Perhaps most distinct about Rose’s writing is a notable perceptivity that she shares with the primary female writer of Doctor Who prose, Kate Orman – appropriately, given that City of the Dead is dedicated to her – as well as (Faction Paradox novel authors) Mags L Halliday or Kelly Hale; which is perhaps too easy to put down to some vague notion of femininity, but very welcome nonetheless.
The comparison to New Adventures doyenne Kate Orman is particularly apposite because, as I say, though distinct tonally, there are numerous links to that formative series of adult-oriented Doctor Who books. Although, ironically I suppose, it is most similar to Orman’s Eighth Doctor novels (which have a calmer, more reserved feel than her NAs) – all likeable, well-drawn characters, in a fairly restrained story in a well-evoked American setting). So, City of the Dead doesn’t quite feel like an NA, but there is a valid comparison to be made with Orman, one of that series’ most definitive writers.
While it doesn’t feel like an NA per se (there’s a more ‘sensitive,’ quieter feel to it, despite cruising the same areas of violence and sexuality), it’s very obviously the work of someone to whom those novels where a formative influence, with nods like the cameo of a white-suited Seventh Doctor in a dream, and a mention of Shango, a Yoruban lightning god mentioned in (most likely) one of Ben Aaronovitch’s novels. Also, most specifically, there’s the moment where the Doctor crosses his own timeline to steal the cat which is horribly killed by vivisectionists in, I think, Warlock. However, none of these references are heavy-handed, and to someone who loves the former series so much, they form a gratifying link between the often very separate Virgin and BBC series. (These references are also specifically cheering as they relate to Orman, Cartmel and Aaronovitch, my favourite Doctor Who prose writers.)
There’s also an appropriately Orman-like approach to gleeful Doctor-punishment: he is beaten up and nearly stamped to death by the white-trash Flood (who is subsequently turned to pulp by the naiad elemental trapped into living with him as his wife); manacled and thrown in a swamp to the mercy of unseen ‘boggles’; has his leg shattered; and, most unpleasantly, has occult symbols carved into his chest with a razor. Also particularly unpleasant is the character fostered by a family who take him in only for the state support fee, whose own children are said to be rapists and to have set fire to a horse (it’s okay though; he smears then all over the inside of their house).

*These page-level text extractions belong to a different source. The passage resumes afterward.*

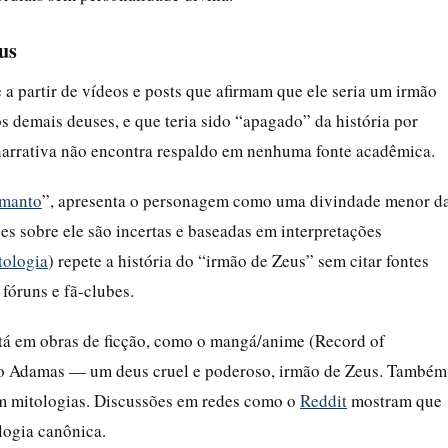
us
 partir de vídeos e posts que afirmam que ele seria um irmão
s demais deuses, e que teria sido “apagado” da história por
narrativa não encontra respaldo em nenhuma fonte acadêmica.
manto
”, apresenta o personagem como uma divindade menor d
es sobre ele são incertas e baseadas em interpretações
tologia
) repete a história do “irmão de Zeus” sem citar fontes
fóruns e fã-clubes.
stá em obras de ficção, como o mangá/anime (Record of
o Adamas — um deus cruel e poderoso, irmão de Zeus. Também
tam mitologias. Discussões em redes como o
Reddit
mostram que
logia canônica.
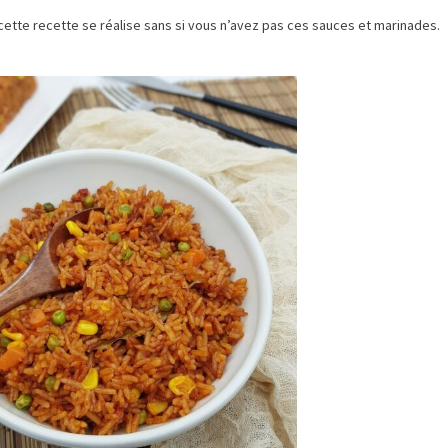
 cette recette se réalise sans si vous n’avez pas ces sauces et marinades.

A major element of what I find so fascinating about Doctor Who – besides its general, inherent eccentricity - is locating such a vast range of varied approaches within one ‘canon’ (for wont of a better word), from the sixties, to the comics, the New Adventures, to the new series. Therefore, this kind of violence is a pleasing reminder that – much as I enjoyed the most recent season – Doctor Who is capable of a less tame tone than the prevailing jokiness of its most recent televisual iterations. After six years of family-friendly Doctor Who, the novels are a nice counterpoint to dip back into.
This book brings home how much the novels lend themselves to a richer textural palette, with more detail and depth than TV is capable of, and is overall a sensitive, intelligent, and compelling reminder of what the novels are capable of – as well as a validation of their continued relevance, in light of their very different approaches in contrast to the series itself.
This book is quite phenomenal, actually; the ending is muddled, but given what comes before, it hardly seems to matter. There are relatively few Doctor Who authors that really excite me, but with this book, Lloyd Rose has become one of them. Maybe it’s time to check out Camera Obscura again.